Seven Philadelphia residents and the city's white-collar municipal union filed a lawsuit yesterday seeking to prevent Mayor Nutter from permanently closing 11 public libraries by Jan. 1.
The suit, filed seeking class-action status, rests on a 20-year-old city ordinance stating that "no city-owned facility shall be closed" without the approval of City Council. Nutter has not sought Council's approval for the library closings, which he ordered as part of the city's response to the budget crisis.
City Solicitor Shelly Smith, who was given a copy of the lawsuit last week before it was filed, said then that the ordinance in question is unlawful and that it conflicts with the City Charter.
No City Council members are plaintiffs, but the Philadelphia residents (library users all) who filed the complaint have other powerful allies.
AFSCME District Council 47, which represents municipal white- collar workers including library staff, is co-plaintiff.
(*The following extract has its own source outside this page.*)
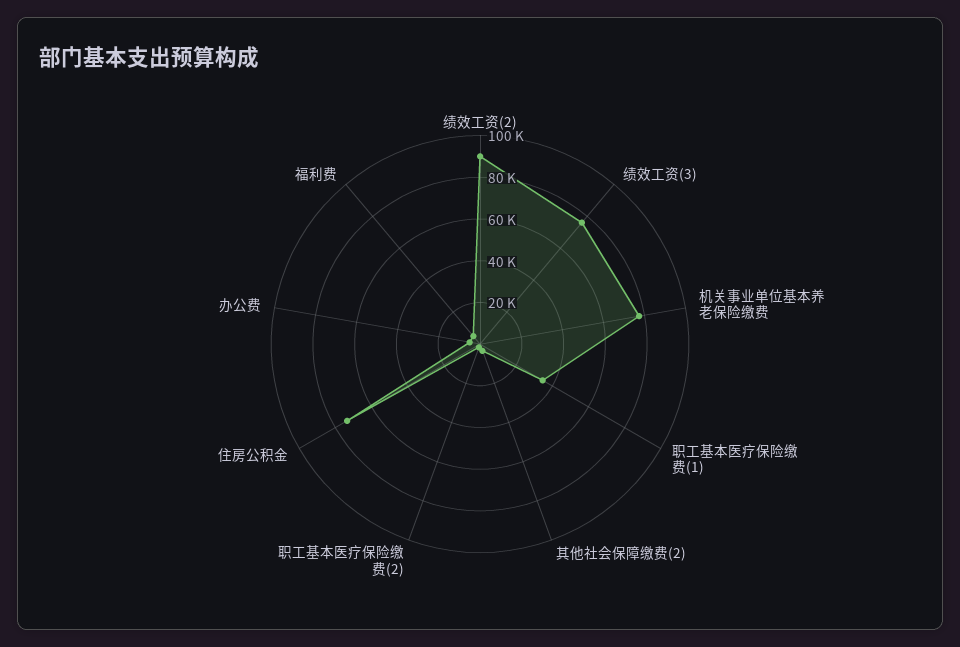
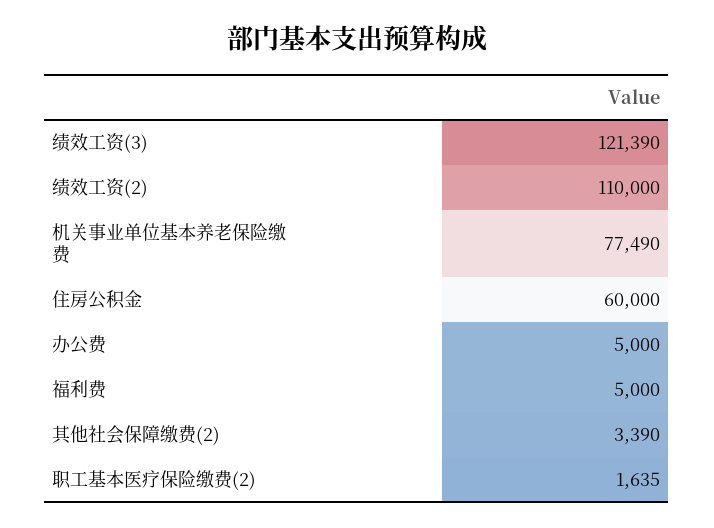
绩效工资(2): 90000 -> 110000
绩效工资(3): 75000 -> 121390
职工基本医疗保险缴费(1): 35000 -> none
住房公积金: 75000 -> 60000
The Black Clergy of Philadelphia is not a plaintiff, but is supporting the lawsuit. The lead lawyer for the plaintiffs is veteran community services lawyer Irv Ackelsberg.
The 28-page complaint marshals a host of arguments against closing the libraries and attacks the city's rationale for selecting the 11 branches that are to be shut down.
Much of the suit focuses on the direct impact to the plaintiffs, who include Tanya Westbrook of the Logan section.
A single mother with two school-age sons, Westbrook accompanied Ackelsberg to City Hall to file the lawsuit. She said that she and her children have relied on the Logan branch both for schoolwork and in her own attempts to find a new job.
Westbrook said it was the neighborhood's "greatest asset." She said it saddened her to hear that any libraries would be closing.
"It was even more disheartening to see, 'Oh, my God, they're closing our library.' It was so personal," Westbrook said.